Hughey Jacob J, Rhoades Seth D, Fu Darwin Y, Bastarache Lisa, Denny Joshua C, Chen Qingxia
Department of Biomedical Informatics, Vanderbilt University Medical Center, Nashville, TN, USA.
Department of Biological Sciences, Vanderbilt University, Nashville, TN, USA.
BMC Genomics. 2019 Nov 4;20(1):805. doi: 10.1186/s12864-019-6192-1.
The growth of DNA biobanks linked to data from electronic health records (EHRs) has enabled the discovery of numerous associations between genomic variants and clinical phenotypes. Nonetheless, although clinical data are generally longitudinal, standard approaches for detecting genotype-phenotype associations in such linked data, notably logistic regression, do not naturally account for variation in the period of follow-up or the time at which an event occurs. Here we explored the advantages of quantifying associations using Cox proportional hazards regression, which can account for the age at which a patient first visited the healthcare system (left truncation) and the age at which a patient either last visited the healthcare system or acquired a particular phenotype (right censoring).

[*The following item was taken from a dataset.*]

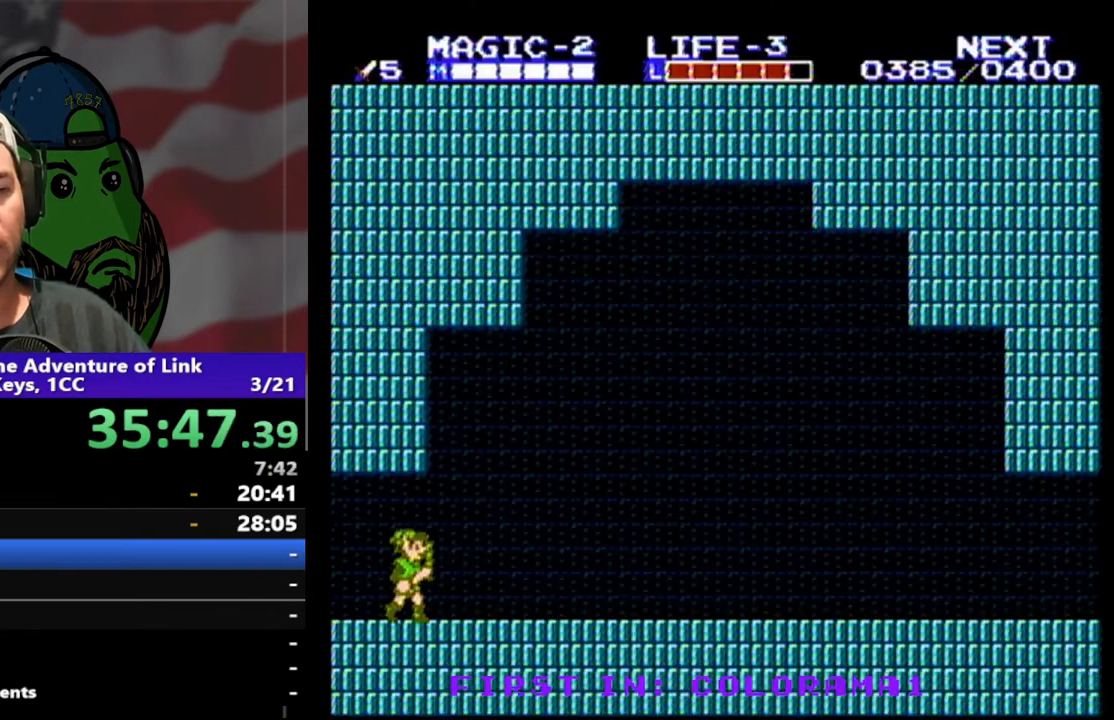
{"buttons": ["DPAD_RIGHT"], "events": []}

In comprehensive simulations, we found that, compared to logistic regression, Cox regression had greater power at equivalent Type I error. We then scanned for genotype-phenotype associations using logistic regression and Cox regression on 50 phenotypes derived from the EHRs of 49,792 genotyped individuals. Consistent with the findings from our simulations, Cox regression had approximately 10% greater relative sensitivity for detecting known associations from the NHGRI-EBI GWAS Catalog. In terms of effect sizes, the hazard ratios estimated by Cox regression were strongly correlated with the odds ratios estimated by logistic regression.
As longitudinal health-related data continue to grow, Cox regression may improve our ability to identify the genetic basis for a wide range of human phenotypes.
与电子健康记录(EHR)数据相关联的DNA生物样本库的发展,使得人们发现了基因组变异与临床表型之间的众多关联。尽管如此,虽然临床数据通常是纵向的,但在这种关联数据中检测基因型-表型关联的标准方法,尤其是逻辑回归,并未自然地考虑随访期的变化或事件发生的时间。在此,我们探讨了使用Cox比例风险回归来量化关联的优势,该方法可以考虑患者首次就诊于医疗系统的年龄(左删失)以及患者最后一次就诊于医疗系统或获得特定表型的年龄(右删失)。
在全面的模拟中,我们发现,与逻辑回归相比,Cox回归在同等I型错误水平下具有更大的检验效能。然后,我们使用逻辑回归和Cox回归对来自49792名基因分型个体的EHR中的50种表型进行了基因型-表型关联扫描。与我们模拟的结果一致,Cox回归在检测来自NHGRI-EBI全基因组关联研究目录中的已知关联时,相对灵敏度大约高10%。在效应大小方面,Cox回归估计的风险比与逻辑回归估计的比值比高度相关。
随着与健康相关的纵向数据不断增加,Cox回归可能会提高我们识别广泛人类表型遗传基础的能力。